Why Customization Is Key to Solving Generative Artificial Intelligence Hallucinations
Why Customization Is Key to Solving Generative Artificial Intelligence Hallucinations
The Future of Human Interaction with Technology
Generative AI is a fast-evolving artificial intelligence technology capable of producing a variety of new content, including code, images, music, text, and more. Generative AI models, whether in the form of AI-generated search results or chatbots that converse fluently with users, will continue to alter how we interact with technology.
However, as those systems become more pervasive, their limitations are increasingly obvious, particularly when they are called upon to answer queries in specialized domains. Examples can be found across generative AI models, including errors in Google’s AI Overviews as well as inaccuracies encountered by businesses using ChatGPT.
The Inherent Flaws of Generalized AI Models
Google’s AI Overviews, a feature designed to offer concise summaries of search results, has been a prime example of how even cutting-edge AI can falter. Users have reported baffling outputs, such as advice to add glue to pizza recipes or inaccuracies regarding historical figures like President Andrew Johnson.
These errors reveal a fundamental issue with large language models: they are optimized to predict the next word in a sequence, not to validate the accuracy of the information they provide. Despite using techniques like Retrieval Augmented Generation (“RAG”), which allows the AI to consult external sources of specialized data, mistakes still occur when the system misinterprets or combines data from conflicting sources. The same pattern emerges in other fields.
The Wall Street Journal describes how organizations, from the PGA Tour to agricultural firms, have encountered similar issues.1 While AI models may be trained on vast amounts of general data, they often fail when faced with domain-specific questions. In one notable example, ChatGPT confused Tiger Woods’ 15 major wins with his 82 PGA Tour victories—a significant error for anyone familiar with golf.
The Role of Retrieval-Augmented Generation
Generative AI users across sectors have turned to RAG to mitigate such errors. The RAG technique enhances generative AI models by allowing them to pull in authoritative information from specialized databases or documents before generating responses. In theory, this should make the models more accurate, yet, as these examples show, RAG can still fail.
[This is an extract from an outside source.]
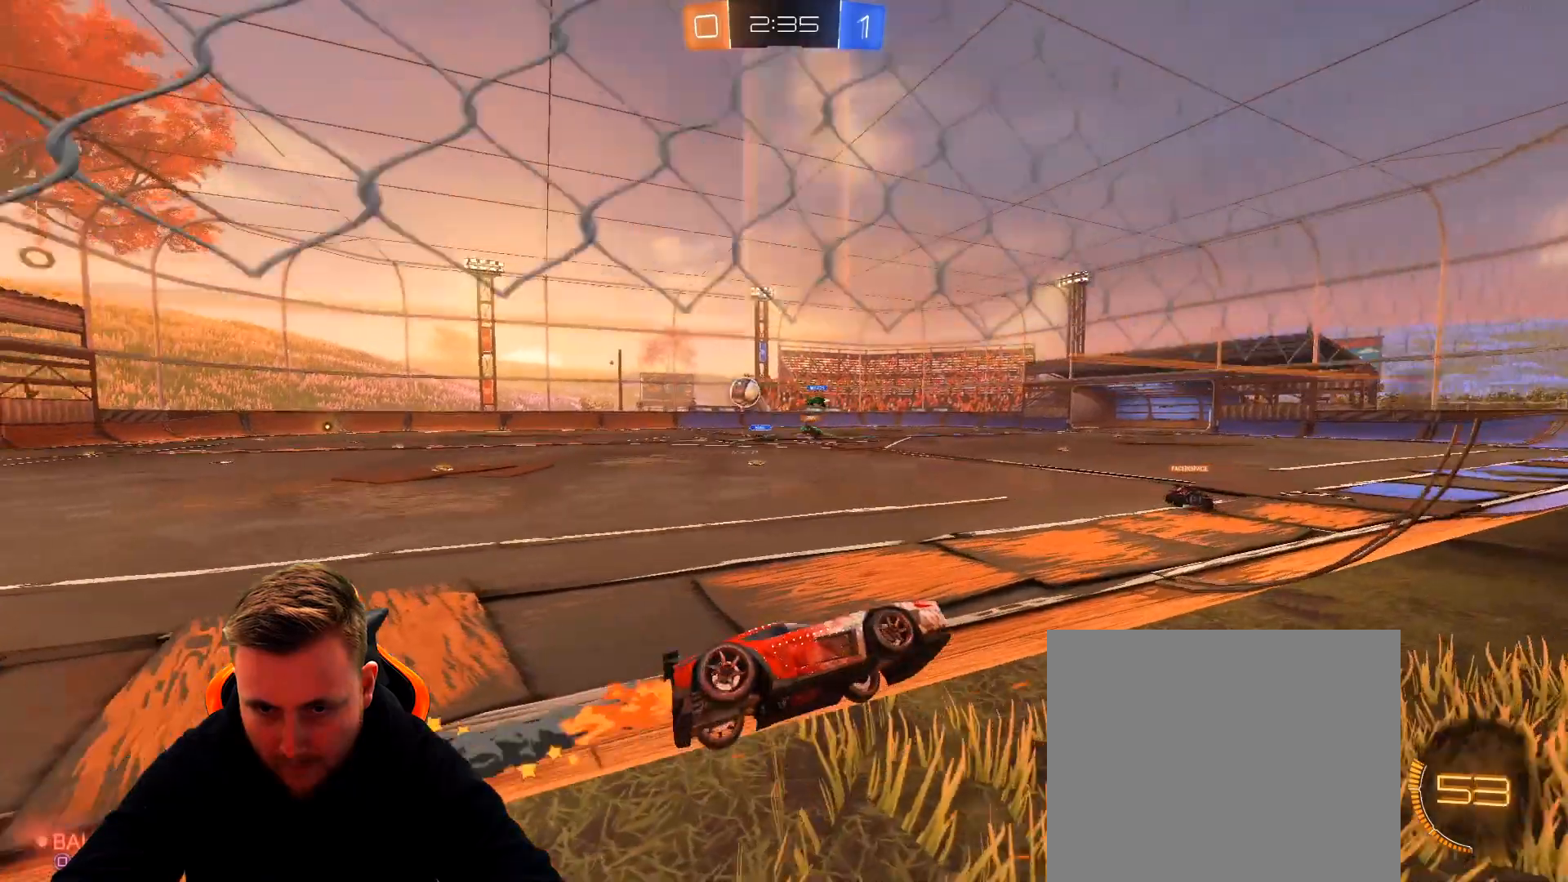
{"buttons": ["R2"], "left_stick": "left", "right_stick": "center", "events": [[133, "R1", "up"], [250, "L1", "down"], [400, "L1", "up"]]}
In the case of Google’s glue-laden pizza recipe, the AI retrieved data from a joke post that was deemed relevant by the system but clearly was not correct. The Wall Street Journal describes how RAG is being used by various industries, including agriculture and finance, to improve AI performance. However, while RAG can increase accuracy by 20%-40%, it is far from perfect. The approach requires high-quality, domain-specific data, and even then, it is not immune to generating errors.
Retrieval-Augmented Generation Process
Customization Is Critical
Given these challenges, businesses are increasingly realizing that off-the-shelf AI models are not enough. To achieve higher accuracy, many companies are fine-tuning or custom-building models with their own proprietary data. For instance, the PGA Tour has begun incorporating a 190-page rulebook into its AI systems to ensure that the model understands the nuances of the sport. This approach allows AI to move beyond generalization and deliver more contextually relevant responses.
However, fine-tuning is not a simple fix. It requires significant investment, in terms of both financial resources and specialized talent. Even then, these models may still fall short of complete accuracy, particularly in high-stakes fields like agriculture or legal services, where a small mistake could have significant repercussions.
Conclusion
The key to the future lies in striking a balance between generalization and specificity. While generalized models like ChatGPT work well for general conversations and information gathering, they are still inadequate for serious, domain-specific questions. As businesses and technology firms figure out these limitations, several paths forward seem to be emerging: using RAG for higher levels of accuracy, fine-tuning existing models with more specialized data, and, in some cases, even building custom models from scratch. With these, the price of customization can be high, but for industries in need of precision and reliability, it might be the only way to make sure AI delivers on its promise. As AI continues to improve, so too will demand increase for more tailored and precise systems, furthering the bounds of what these models can do.
1.Ryan Knutson, “AI Doesn’t Know Much About Golf, or Farming, or Mortgages,” Wall Street Journal, Dec. 14, 2024.